**WHAT THE TASK ASKS:** Set down all of the data that follows, keeping every character.

**DATA SUPPLIED:**

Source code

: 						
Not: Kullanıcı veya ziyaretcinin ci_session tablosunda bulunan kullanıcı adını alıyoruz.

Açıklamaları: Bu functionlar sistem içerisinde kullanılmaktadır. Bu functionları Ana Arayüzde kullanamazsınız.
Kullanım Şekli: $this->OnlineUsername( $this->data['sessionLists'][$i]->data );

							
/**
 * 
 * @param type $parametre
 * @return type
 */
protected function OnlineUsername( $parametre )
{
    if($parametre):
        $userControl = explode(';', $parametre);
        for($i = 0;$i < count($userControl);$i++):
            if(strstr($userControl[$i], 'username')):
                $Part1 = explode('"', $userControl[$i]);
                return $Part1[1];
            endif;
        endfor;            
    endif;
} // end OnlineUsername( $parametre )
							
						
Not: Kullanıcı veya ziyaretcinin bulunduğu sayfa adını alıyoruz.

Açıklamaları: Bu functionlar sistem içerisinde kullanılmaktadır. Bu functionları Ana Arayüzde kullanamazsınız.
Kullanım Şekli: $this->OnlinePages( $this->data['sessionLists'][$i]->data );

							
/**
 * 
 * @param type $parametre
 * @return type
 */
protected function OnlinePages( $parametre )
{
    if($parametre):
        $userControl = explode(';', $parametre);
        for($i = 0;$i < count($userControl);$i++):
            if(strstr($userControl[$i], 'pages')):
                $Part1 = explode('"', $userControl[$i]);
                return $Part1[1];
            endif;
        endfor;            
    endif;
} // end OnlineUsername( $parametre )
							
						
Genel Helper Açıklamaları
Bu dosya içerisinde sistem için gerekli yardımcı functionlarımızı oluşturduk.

**WRITTEN SOLUTION:**
Source code

: 						
Not: Kullanıcı veya ziyaretcinin ci_session tablosunda bulunan kullanıcı adını alıyoruz.

Açıklamaları: Bu functionlar sistem içerisinde kullanılmaktadır. Bu functionları Ana Arayüzde kullanamazsınız.
Kullanım Şekli: $this->OnlineUsername( $this->data['sessionLists'][$i]->data );

							
/**
 * 
 * @param type $parametre
 * @return type
 */
protected function OnlineUsername( $parametre )
{
    if($parametre):
        $userControl = explode(';', $parametre);
        for($i = 0;$i < count($userControl);$i++):
            if(strstr($userControl[$i], 'username')):
                $Part1 = explode('"', $userControl[$i]);
                return $Part1[1];
            endif;
        endfor;            
    endif;
} // end OnlineUsername( $parametre )
							
						
Not: Kullanıcı veya ziyaretcinin bulunduğu sayfa adını alıyoruz.

Açıklamaları: Bu functionlar sistem içerisinde kullanılmaktadır. Bu functionları Ana Arayüzde kullanamazsınız.
Kullanım Şekli: $this->OnlinePages( $this->data['sessionLists'][$i]->data );

							
/**
 * 
 * @param type $parametre
 * @return type
 */
protected function OnlinePages( $parametre )
{
    if($parametre):
        $userControl = explode(';', $parametre);
        for($i = 0;$i < count($userControl);$i++):
            if(strstr($userControl[$i], 'pages')):
                $Part1 = explode('"', $userControl[$i]);
                return $Part1[1];
            endif;
        endfor;            
    endif;
} // end OnlineUsername( $parametre )
							
						
Genel Helper Açıklamaları
Bu dosya içerisinde sistem için gerekli yardımcı functionlarımızı oluşturduk.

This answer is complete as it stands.